Ultrasound data for various modes of operation are typically used to generate one or more images. Conventional modes of operation include B-mode, color Doppler, Doppler Tissue Motion (see U.S. Pat. No. Re. 35,720) and others.
For three-dimensional imaging, scan converted data used to generate a two-dimensional image may be output to a separate processor or computer. The computer arranges a plurality of sets of data representing two dimensions into a data set representing three-dimensions. Alternatively, a two-dimensional array is used to directly acquire a 3D data set. The data is coded as color or RGB values. A three-dimensional representation is then rendered.
In order to represent the three-dimensional (3D) data set, a two dimensional (2D) image is rendered. For example, a minimum or maximum projection value is displayed. Data along ray lines normal to a viewing plane are compared. The maximum or minimum value along each ray line is displayed opaquely and the other values are translucent (i.e. not displayed).
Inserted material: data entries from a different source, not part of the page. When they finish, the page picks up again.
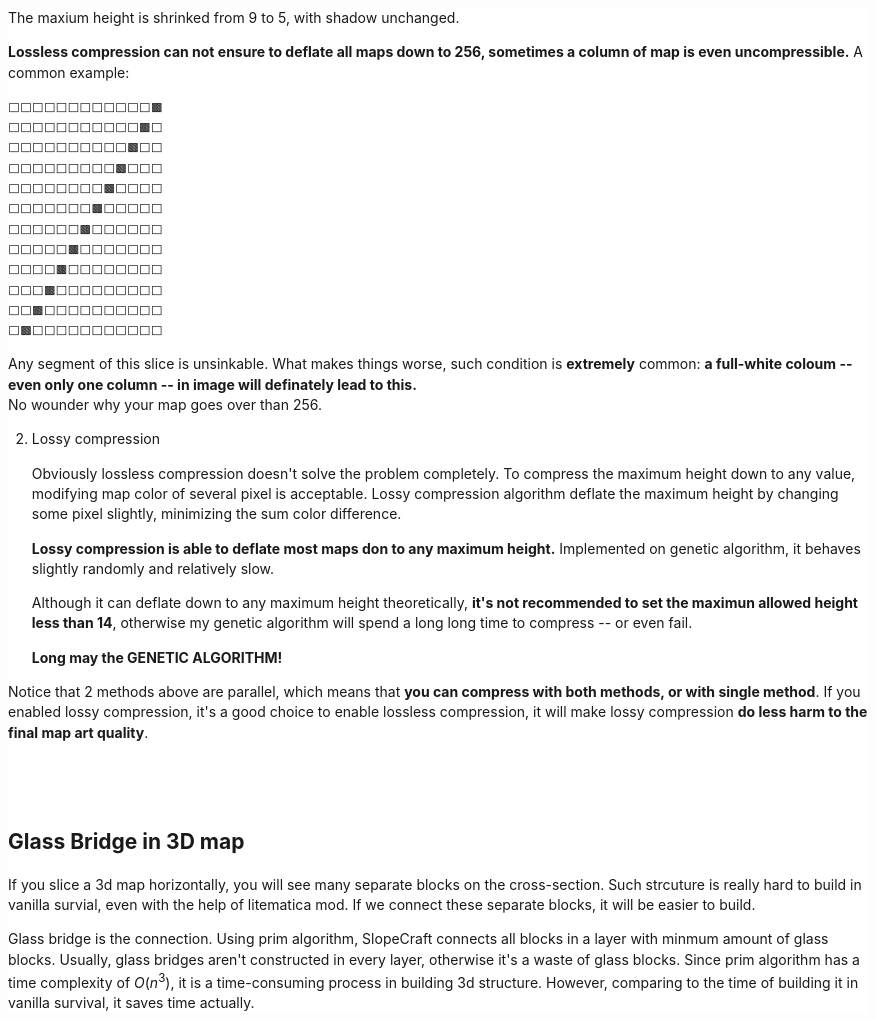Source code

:    The maxium height is shrinked from 9 to 5, with shadow unchanged.

   **Lossless compression can not ensure to deflate all maps down to 256, sometimes a column of map is even uncompressible.** A common example:

   ```
   ⬜⬜⬜⬜⬜⬜⬜⬜⬜⬜⬜⬜🟫
   ⬜⬜⬜⬜⬜⬜⬜⬜⬜⬜⬜🟫⬜
   ⬜⬜⬜⬜⬜⬜⬜⬜⬜⬜🟫⬜⬜
   ⬜⬜⬜⬜⬜⬜⬜⬜⬜🟫⬜⬜⬜
   ⬜⬜⬜⬜⬜⬜⬜⬜🟫⬜⬜⬜⬜
   ⬜⬜⬜⬜⬜⬜⬜🟫⬜⬜⬜⬜⬜
   ⬜⬜⬜⬜⬜⬜🟫⬜⬜⬜⬜⬜⬜
   ⬜⬜⬜⬜⬜🟫⬜⬜⬜⬜⬜⬜⬜
   ⬜⬜⬜⬜🟫⬜⬜⬜⬜⬜⬜⬜⬜
   ⬜⬜⬜🟫⬜⬜⬜⬜⬜⬜⬜⬜⬜
   ⬜⬜🟫⬜⬜⬜⬜⬜⬜⬜⬜⬜⬜
   ⬜🟫⬜⬜⬜⬜⬜⬜⬜⬜⬜⬜⬜
   ```
   Any segment of this slice is unsinkable. What makes things worse, such condition is **extremely** common: **a full-white coloum -- even only one column -- in image will definately lead to this.**  
   No wounder why your map goes over than 256.

2. Lossy compression
   
   Obviously lossless compression doesn't solve the problem completely. To compress the maximum height down to any value, modifying map color of several pixel is acceptable. Lossy compression algorithm deflate the maximum height by changing some pixel slightly, minimizing the sum color difference.

   **Lossy compression is able to deflate most maps don to any maximum height.** Implemented on genetic algorithm, it behaves slightly randomly and relatively slow.

   Although it can deflate down to any maximum height theoretically, **it's not recommended to set the maximun allowed height less than 14**, otherwise my genetic algorithm will spend a long long time to compress -- or even fail.

   **Long may the GENETIC ALGORITHM!**

Notice that 2 methods above are parallel, which means that **you can compress with both methods, or with single method**. If you enabled lossy compression, it's a good choice to enable lossless compression, it will make lossy compression **do less harm to the final map art quality**.

<br>
<br>

## Glass Bridge in 3D map

If you slice a 3d map horizontally, you will see many separate blocks on the cross-section. Such strcuture is really hard to build in vanilla survial, even with the help of litematica mod. If we connect these separate blocks, it will be easier to build. 

Glass bridge is the connection. Using prim algorithm, SlopeCraft connects all blocks in a layer with minmum amount of glass blocks. Usually, glass bridges aren't constructed in every layer, otherwise it's a waste of glass blocks. Since prim algorithm has a time complexity of $O(n^3)$, it is a time-consuming process in building 3d structure. However, comparing to the time of building it in vanilla survival, it saves time actually.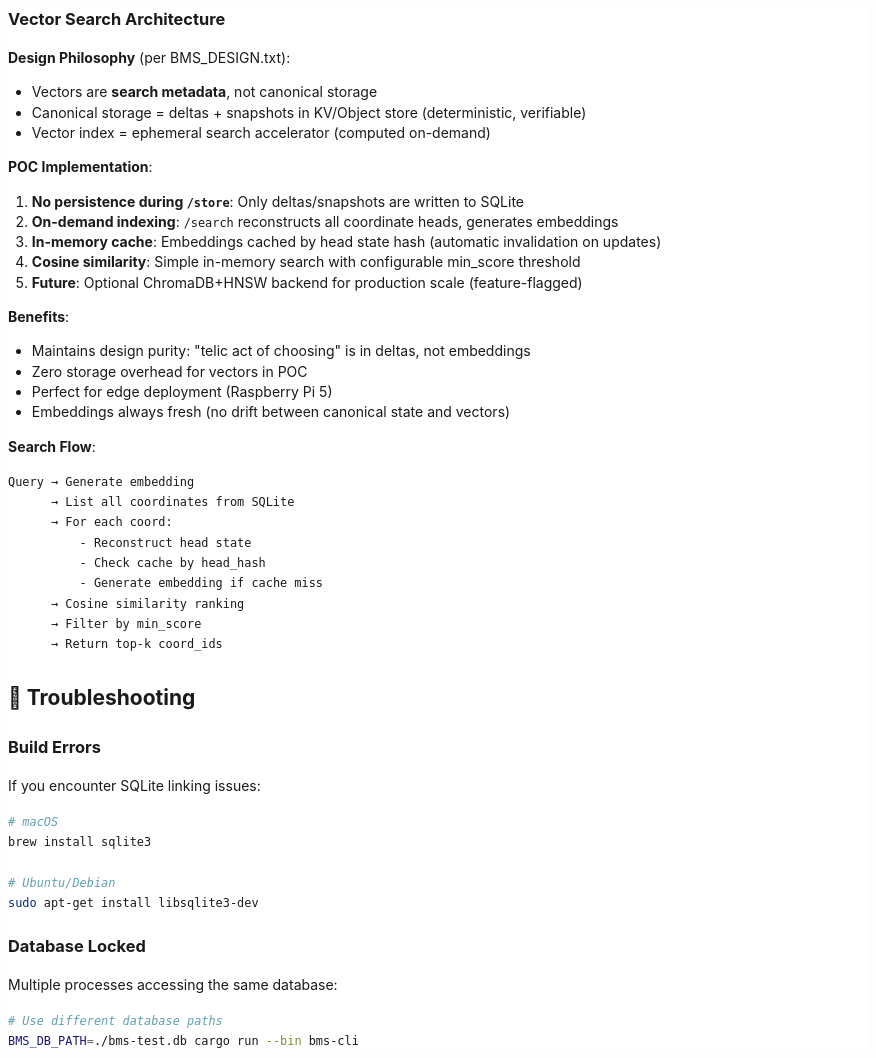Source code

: ### Vector Search Architecture

**Design Philosophy** (per BMS_DESIGN.txt):
- Vectors are **search metadata**, not canonical storage
- Canonical storage = deltas + snapshots in KV/Object store (deterministic, verifiable)
- Vector index = ephemeral search accelerator (computed on-demand)

**POC Implementation**:
1. **No persistence during `/store`**: Only deltas/snapshots are written to SQLite
2. **On-demand indexing**: `/search` reconstructs all coordinate heads, generates embeddings
3. **In-memory cache**: Embeddings cached by head state hash (automatic invalidation on updates)
4. **Cosine similarity**: Simple in-memory search with configurable min_score threshold
5. **Future**: Optional ChromaDB+HNSW backend for production scale (feature-flagged)

**Benefits**:
- Maintains design purity: "telic act of choosing" is in deltas, not embeddings
- Zero storage overhead for vectors in POC
- Perfect for edge deployment (Raspberry Pi 5)
- Embeddings always fresh (no drift between canonical state and vectors)

**Search Flow**:
```
Query → Generate embedding
      → List all coordinates from SQLite
      → For each coord:
          - Reconstruct head state
          - Check cache by head_hash
          - Generate embedding if cache miss
      → Cosine similarity ranking
      → Filter by min_score
      → Return top-k coord_ids
```

## 🐛 Troubleshooting

### Build Errors

If you encounter SQLite linking issues:
```bash
# macOS
brew install sqlite3

# Ubuntu/Debian
sudo apt-get install libsqlite3-dev
```

### Database Locked

Multiple processes accessing the same database:
```bash
# Use different database paths
BMS_DB_PATH=./bms-test.db cargo run --bin bms-cli
```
As another example, each datum is assigned an opacity level corresponding to B-mode intensity, a fixed value, or as a function of depth. The RGB values of each datum are summed as a function of opacity along viewing lines into the 3D data set. However, the relative opacity of various data does not advantageously emphasize some data and de-emphasize other data.
P. L. Carson et al. disclose a "two-dimensional projection of the 3D data [FIG. 5A] in which the depth cue is obtained by decreasing the gray scale pixel brightness as a function of depth (termed `opacity`) along a line of site [sic]. The color pixels representing flow are made completely opaque to maintain maximum flow information." See Enhanced Color Flow Imaging of Breast Cancer Vasculature: Continuous Wave Doppler and Three-Dimensional Display, J. Ultrasound Med. 11:377-385 at 382, 1992. Also regarding FIG. 5A, the hue is set based on the Doppler Frequency shifts. See page 384. Carson et al. make a brief statement at page 381 that brightness, hue, saturation, ray attenuation and opacity, and other characteristics were assigned as a function of gray scale pulse echo amplitude and Doppler color (frequency shift signal). This statement is followed by the example for FIG. 5A discussed above.